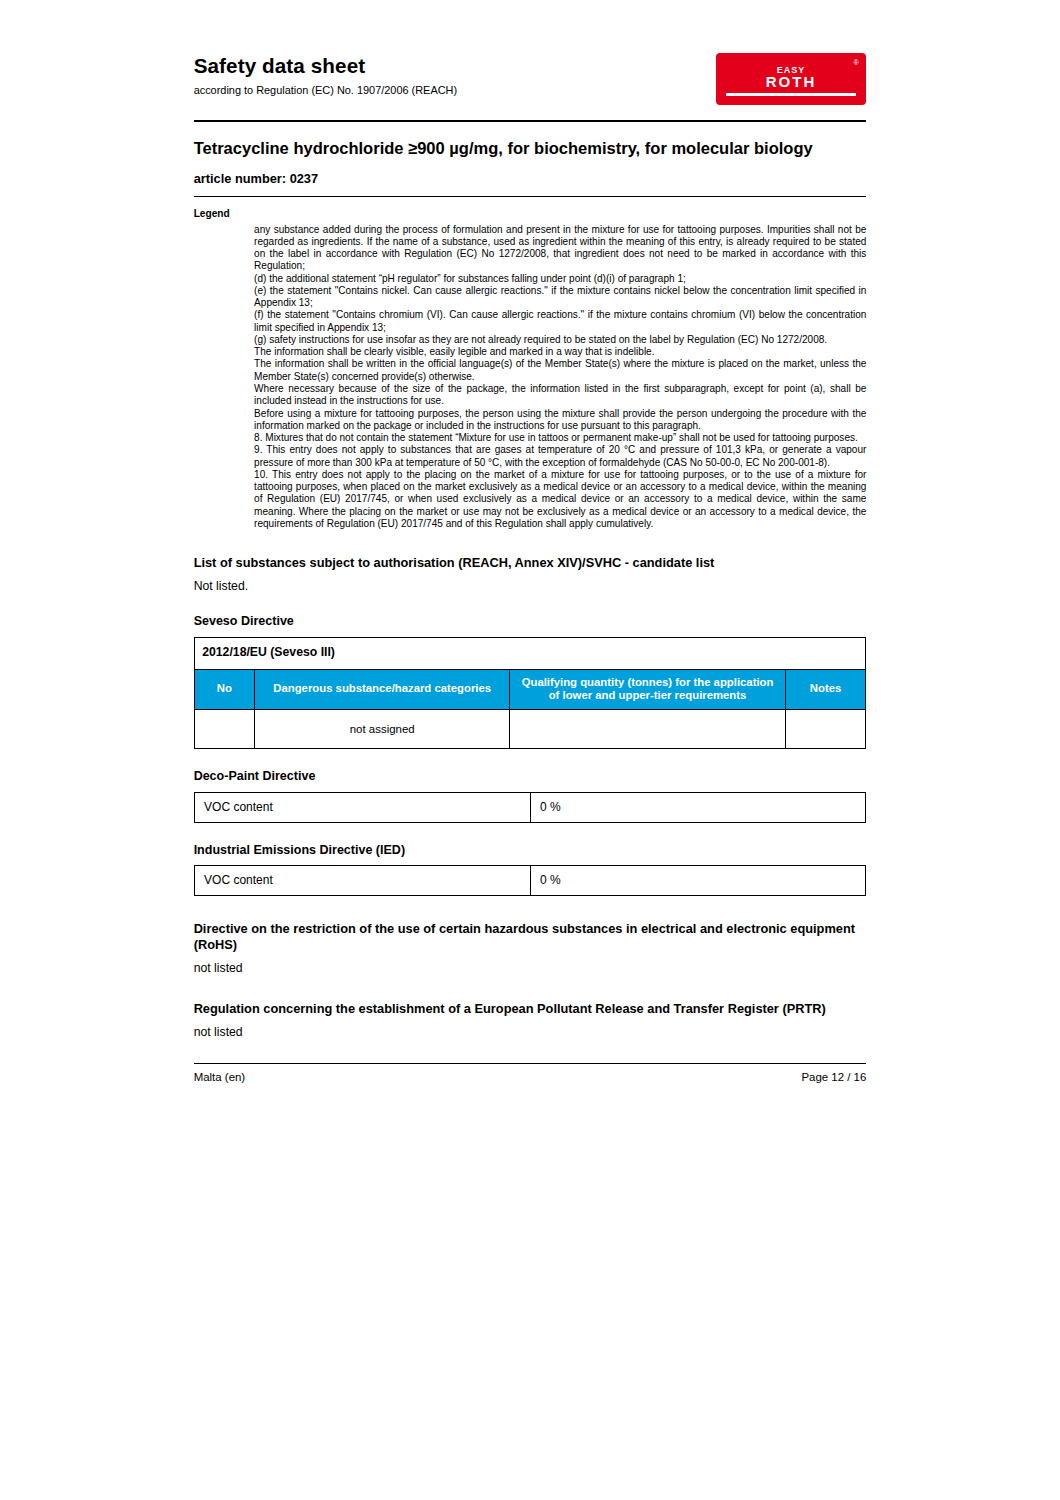Safety data sheet
according to Regulation (EC) No. 1907/2006 (REACH)
EASY ROTH ®
Tetracycline hydrochloride ≥900 µg/mg, for biochemistry, for molecular biology
article number: 0237
Legend
any substance added during the process of formulation and present in the mixture for use for tattooing purposes. Impurities shall not be regarded as ingredients. If the name of a substance, used as ingredient within the meaning of this entry, is already required to be stated on the label in accordance with Regulation (EC) No 1272/2008, that ingredient does not need to be marked in accordance with this Regulation;
(d) the additional statement “pH regulator” for substances falling under point (d)(i) of paragraph 1;
(e) the statement "Contains nickel. Can cause allergic reactions." if the mixture contains nickel below the concentration limit specified in Appendix 13;
(f) the statement "Contains chromium (VI). Can cause allergic reactions." if the mixture contains chromium (VI) below the concentration limit specified in Appendix 13;
(g) safety instructions for use insofar as they are not already required to be stated on the label by Regulation (EC) No 1272/2008.
The information shall be clearly visible, easily legible and marked in a way that is indelible.
The information shall be written in the official language(s) of the Member State(s) where the mixture is placed on the market, unless the Member State(s) concerned provide(s) otherwise.
Where necessary because of the size of the package, the information listed in the first subparagraph, except for point (a), shall be included instead in the instructions for use.
Before using a mixture for tattooing purposes, the person using the mixture shall provide the person undergoing the procedure with the information marked on the package or included in the instructions for use pursuant to this paragraph.
8. Mixtures that do not contain the statement “Mixture for use in tattoos or permanent make-up” shall not be used for tattooing purposes.
9. This entry does not apply to substances that are gases at temperature of 20 °C and pressure of 101,3 kPa, or generate a vapour pressure of more than 300 kPa at temperature of 50 °C, with the exception of formaldehyde (CAS No 50-00-0, EC No 200-001-8).
10. This entry does not apply to the placing on the market of a mixture for use for tattooing purposes, or to the use of a mixture for tattooing purposes, when placed on the market exclusively as a medical device or an accessory to a medical device, within the meaning of Regulation (EU) 2017/745, or when used exclusively as a medical device or an accessory to a medical device, within the same meaning. Where the placing on the market or use may not be exclusively as a medical device or an accessory to a medical device, the requirements of Regulation (EU) 2017/745 and of this Regulation shall apply cumulatively.
List of substances subject to authorisation (REACH, Annex XIV)/SVHC - candidate list
Not listed.
Seveso Directive
| 2012/18/EU (Seveso III) |
| --- |
| No | Dangerous substance/hazard categories | Qualifying quantity (tonnes) for the application of lower and upper-tier requirements | Notes |
| | not assigned | | |
Deco-Paint Directive
| VOC content | 0 % |
Industrial Emissions Directive (IED)
| VOC content | 0 % |
Directive on the restriction of the use of certain hazardous substances in electrical and electronic equipment (RoHS)
not listed
Regulation concerning the establishment of a European Pollutant Release and Transfer Register (PRTR)
not listed
Malta (en) Page 12 / 16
• • •
EXERCISE:
Gather all lines of the records that include the word "Directive".

RESPONSE TO THIS TASK:
Seveso Directive
Deco-Paint Directive
Industrial Emissions Directive (IED)
Directive on the restriction of the use of certain hazardous substances in electrical and electronic equipment (RoHS)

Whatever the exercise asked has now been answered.